Residents of Jogoo in Kamara Ward, Nakuru County, have decried rising cases of property damage caused by elephants.
The residents claimed the elephants from the neighbouring Koibatek forest have been terrorising them for the past eight months.
They said the elephants have been destroying their crops and houses, forcing a number of residents to relocate to rental houses in market centres.
“We are no longer sleeping at night because of the rogue elephants roaming around at night. They break stores to eat maize and potatoes,” said Beatrice Waithera, a resident.
John Thuku, another resident, said he moved to a rental house at a nearby market centre after he got fed up with frequent attacks.
“It was becoming too much and I just had to move out. I did not want to risk my life anymore,” Mr Thuku said.
James Mwangi, a Nyumba Kumi elder, said measures by locals to keep the elephants at bay have not borne any fruit.

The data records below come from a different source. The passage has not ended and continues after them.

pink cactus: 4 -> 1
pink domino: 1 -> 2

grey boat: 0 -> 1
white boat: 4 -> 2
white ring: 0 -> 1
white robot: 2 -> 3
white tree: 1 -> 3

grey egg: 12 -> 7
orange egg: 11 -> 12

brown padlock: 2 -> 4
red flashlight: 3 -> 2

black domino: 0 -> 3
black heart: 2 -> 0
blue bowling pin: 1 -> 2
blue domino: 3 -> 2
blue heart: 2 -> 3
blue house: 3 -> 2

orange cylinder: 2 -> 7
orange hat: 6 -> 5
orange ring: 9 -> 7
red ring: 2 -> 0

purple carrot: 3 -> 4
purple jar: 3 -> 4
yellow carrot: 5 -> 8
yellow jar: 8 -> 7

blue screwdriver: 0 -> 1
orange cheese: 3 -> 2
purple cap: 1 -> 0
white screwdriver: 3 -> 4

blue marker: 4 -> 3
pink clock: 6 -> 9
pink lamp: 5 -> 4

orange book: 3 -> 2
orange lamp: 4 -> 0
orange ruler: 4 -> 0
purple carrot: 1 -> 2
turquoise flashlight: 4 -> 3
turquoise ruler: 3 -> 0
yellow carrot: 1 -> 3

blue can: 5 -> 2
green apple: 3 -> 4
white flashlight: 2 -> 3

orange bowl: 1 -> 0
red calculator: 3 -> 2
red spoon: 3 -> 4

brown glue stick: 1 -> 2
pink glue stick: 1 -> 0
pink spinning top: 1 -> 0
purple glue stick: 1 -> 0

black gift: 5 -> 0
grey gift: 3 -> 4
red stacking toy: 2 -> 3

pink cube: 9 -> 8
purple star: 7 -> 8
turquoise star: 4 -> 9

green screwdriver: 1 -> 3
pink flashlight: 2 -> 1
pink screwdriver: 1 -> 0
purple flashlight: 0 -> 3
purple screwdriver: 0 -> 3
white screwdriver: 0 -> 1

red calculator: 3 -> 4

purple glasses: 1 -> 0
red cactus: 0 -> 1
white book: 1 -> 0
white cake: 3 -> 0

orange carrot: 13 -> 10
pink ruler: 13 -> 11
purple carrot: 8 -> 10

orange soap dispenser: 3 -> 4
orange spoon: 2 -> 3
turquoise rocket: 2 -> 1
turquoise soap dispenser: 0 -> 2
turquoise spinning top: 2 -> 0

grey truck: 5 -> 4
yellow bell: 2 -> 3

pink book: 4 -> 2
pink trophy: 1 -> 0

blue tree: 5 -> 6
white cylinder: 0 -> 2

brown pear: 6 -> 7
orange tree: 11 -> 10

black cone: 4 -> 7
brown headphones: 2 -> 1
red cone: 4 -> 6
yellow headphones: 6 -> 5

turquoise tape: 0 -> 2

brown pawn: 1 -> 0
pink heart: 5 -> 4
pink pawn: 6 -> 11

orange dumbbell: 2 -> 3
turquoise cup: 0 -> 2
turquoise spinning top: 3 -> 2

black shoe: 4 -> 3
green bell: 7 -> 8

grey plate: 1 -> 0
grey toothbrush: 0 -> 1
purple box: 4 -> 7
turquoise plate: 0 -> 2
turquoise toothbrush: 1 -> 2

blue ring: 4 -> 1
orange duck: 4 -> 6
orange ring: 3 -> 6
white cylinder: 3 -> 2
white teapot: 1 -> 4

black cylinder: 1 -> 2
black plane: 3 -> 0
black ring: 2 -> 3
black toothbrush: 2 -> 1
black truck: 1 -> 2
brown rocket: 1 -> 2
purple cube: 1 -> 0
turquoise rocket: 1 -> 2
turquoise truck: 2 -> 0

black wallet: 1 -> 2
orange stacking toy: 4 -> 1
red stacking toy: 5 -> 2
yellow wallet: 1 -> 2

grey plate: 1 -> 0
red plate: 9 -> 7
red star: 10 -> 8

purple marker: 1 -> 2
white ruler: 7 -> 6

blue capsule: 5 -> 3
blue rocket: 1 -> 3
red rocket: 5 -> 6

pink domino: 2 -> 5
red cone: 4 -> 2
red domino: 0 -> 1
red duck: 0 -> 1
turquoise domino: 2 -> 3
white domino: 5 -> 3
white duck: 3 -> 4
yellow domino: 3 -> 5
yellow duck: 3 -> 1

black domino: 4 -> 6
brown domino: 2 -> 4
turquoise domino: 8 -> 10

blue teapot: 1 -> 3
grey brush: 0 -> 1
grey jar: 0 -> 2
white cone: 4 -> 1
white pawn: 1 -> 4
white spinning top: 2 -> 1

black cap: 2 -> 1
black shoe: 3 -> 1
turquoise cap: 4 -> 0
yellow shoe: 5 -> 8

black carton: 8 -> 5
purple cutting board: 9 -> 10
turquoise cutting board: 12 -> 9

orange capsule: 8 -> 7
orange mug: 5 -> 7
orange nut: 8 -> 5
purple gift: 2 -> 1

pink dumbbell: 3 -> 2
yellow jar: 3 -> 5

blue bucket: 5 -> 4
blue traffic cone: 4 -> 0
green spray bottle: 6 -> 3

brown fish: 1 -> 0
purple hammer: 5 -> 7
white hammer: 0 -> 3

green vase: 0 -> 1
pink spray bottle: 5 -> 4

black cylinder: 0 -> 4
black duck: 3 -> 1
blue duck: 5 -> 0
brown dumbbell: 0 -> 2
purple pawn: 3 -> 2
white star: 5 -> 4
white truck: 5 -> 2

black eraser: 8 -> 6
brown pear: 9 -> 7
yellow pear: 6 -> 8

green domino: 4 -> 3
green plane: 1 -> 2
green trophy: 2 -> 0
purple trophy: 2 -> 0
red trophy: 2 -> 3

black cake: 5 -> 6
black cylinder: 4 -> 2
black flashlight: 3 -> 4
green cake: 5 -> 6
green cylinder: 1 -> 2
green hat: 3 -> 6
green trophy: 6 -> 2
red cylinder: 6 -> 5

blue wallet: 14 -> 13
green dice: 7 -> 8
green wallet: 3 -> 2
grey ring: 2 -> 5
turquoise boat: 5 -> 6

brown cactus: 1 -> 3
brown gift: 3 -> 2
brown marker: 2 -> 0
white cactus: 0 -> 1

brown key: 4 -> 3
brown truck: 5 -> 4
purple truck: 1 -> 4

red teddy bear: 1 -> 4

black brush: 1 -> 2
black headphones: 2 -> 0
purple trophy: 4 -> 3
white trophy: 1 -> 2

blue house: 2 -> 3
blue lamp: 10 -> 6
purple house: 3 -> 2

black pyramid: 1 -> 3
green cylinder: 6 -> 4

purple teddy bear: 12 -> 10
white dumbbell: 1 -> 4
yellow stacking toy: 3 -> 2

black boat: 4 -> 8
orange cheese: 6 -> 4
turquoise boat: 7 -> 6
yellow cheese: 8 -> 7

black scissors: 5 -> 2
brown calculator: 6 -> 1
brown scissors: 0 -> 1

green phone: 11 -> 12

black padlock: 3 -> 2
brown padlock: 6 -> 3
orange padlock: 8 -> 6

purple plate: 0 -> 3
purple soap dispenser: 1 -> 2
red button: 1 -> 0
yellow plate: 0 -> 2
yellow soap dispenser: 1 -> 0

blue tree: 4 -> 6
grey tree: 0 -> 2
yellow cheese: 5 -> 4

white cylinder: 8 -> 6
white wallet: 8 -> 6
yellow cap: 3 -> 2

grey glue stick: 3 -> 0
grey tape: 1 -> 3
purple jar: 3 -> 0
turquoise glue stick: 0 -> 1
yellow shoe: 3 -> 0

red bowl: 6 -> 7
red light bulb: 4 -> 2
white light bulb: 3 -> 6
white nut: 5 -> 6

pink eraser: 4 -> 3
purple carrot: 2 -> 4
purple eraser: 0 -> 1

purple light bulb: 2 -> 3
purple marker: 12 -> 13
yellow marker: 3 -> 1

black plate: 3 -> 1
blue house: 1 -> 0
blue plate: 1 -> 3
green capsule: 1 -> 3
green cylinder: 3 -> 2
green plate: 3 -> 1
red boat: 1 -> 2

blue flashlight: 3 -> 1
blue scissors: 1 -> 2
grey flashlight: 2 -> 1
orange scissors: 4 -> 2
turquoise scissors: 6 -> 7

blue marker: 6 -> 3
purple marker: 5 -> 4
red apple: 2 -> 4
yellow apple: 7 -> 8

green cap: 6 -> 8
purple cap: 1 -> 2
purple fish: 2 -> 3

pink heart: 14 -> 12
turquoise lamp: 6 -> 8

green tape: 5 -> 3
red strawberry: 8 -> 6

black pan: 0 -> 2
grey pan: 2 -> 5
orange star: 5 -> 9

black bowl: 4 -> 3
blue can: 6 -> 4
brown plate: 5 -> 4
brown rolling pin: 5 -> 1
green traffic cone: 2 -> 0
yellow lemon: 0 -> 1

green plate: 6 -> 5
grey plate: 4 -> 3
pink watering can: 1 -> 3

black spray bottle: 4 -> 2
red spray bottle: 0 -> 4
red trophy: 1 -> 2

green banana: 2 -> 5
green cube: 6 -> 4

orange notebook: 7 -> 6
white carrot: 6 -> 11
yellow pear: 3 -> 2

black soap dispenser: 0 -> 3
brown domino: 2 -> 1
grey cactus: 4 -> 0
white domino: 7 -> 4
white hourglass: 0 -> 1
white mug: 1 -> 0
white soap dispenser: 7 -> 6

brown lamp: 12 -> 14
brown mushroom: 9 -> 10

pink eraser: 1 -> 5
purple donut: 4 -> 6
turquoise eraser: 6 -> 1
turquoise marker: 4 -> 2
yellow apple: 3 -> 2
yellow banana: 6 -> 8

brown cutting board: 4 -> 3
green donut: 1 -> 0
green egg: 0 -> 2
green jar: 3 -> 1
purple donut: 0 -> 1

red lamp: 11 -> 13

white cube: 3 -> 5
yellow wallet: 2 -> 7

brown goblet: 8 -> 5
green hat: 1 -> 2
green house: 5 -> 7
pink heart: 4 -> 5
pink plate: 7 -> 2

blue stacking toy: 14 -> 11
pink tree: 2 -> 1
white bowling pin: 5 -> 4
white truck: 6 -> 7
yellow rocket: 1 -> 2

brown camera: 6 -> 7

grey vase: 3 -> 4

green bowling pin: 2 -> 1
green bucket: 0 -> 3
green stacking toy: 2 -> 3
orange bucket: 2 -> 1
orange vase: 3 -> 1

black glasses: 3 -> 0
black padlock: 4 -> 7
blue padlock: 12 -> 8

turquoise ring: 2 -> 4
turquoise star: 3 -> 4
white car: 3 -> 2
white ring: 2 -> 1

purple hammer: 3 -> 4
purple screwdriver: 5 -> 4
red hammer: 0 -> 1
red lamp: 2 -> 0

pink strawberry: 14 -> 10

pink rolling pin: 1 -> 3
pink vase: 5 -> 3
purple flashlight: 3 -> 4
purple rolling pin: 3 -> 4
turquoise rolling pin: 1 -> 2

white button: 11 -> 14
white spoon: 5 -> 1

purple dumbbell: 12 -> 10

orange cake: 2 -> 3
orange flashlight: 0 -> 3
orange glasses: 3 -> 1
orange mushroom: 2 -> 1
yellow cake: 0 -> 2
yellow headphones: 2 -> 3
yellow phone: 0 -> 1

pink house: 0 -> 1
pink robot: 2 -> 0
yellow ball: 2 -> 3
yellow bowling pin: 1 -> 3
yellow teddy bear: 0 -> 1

“We have tried everything even involving the Kenya Wildlife Service. The challenge is that when they scare the elephants away, they come back the following day,” Mr Mwangi said.
According to Baringo County KWS deputy warden Peter Lekeren, cases of human-wildlife conflicts in the area are common as elephants migrate from Laikipia to Koibatek forest.
He said the conflicts are experienced in former corridors that have been settled on and cases are rampant, especially between April and June.
The residents said despite the huge losses they have incurred, they have never been compensated.
Their concerns come barely a month after the Ministry of Tourism and Wildlife launched a report on human-wildlife conflict compensation for 2014 and 2017. About 13,125 human-wildlife compensation claims were registered during the period.
The government has released Sh569 million in 2019-2020 for such compensation.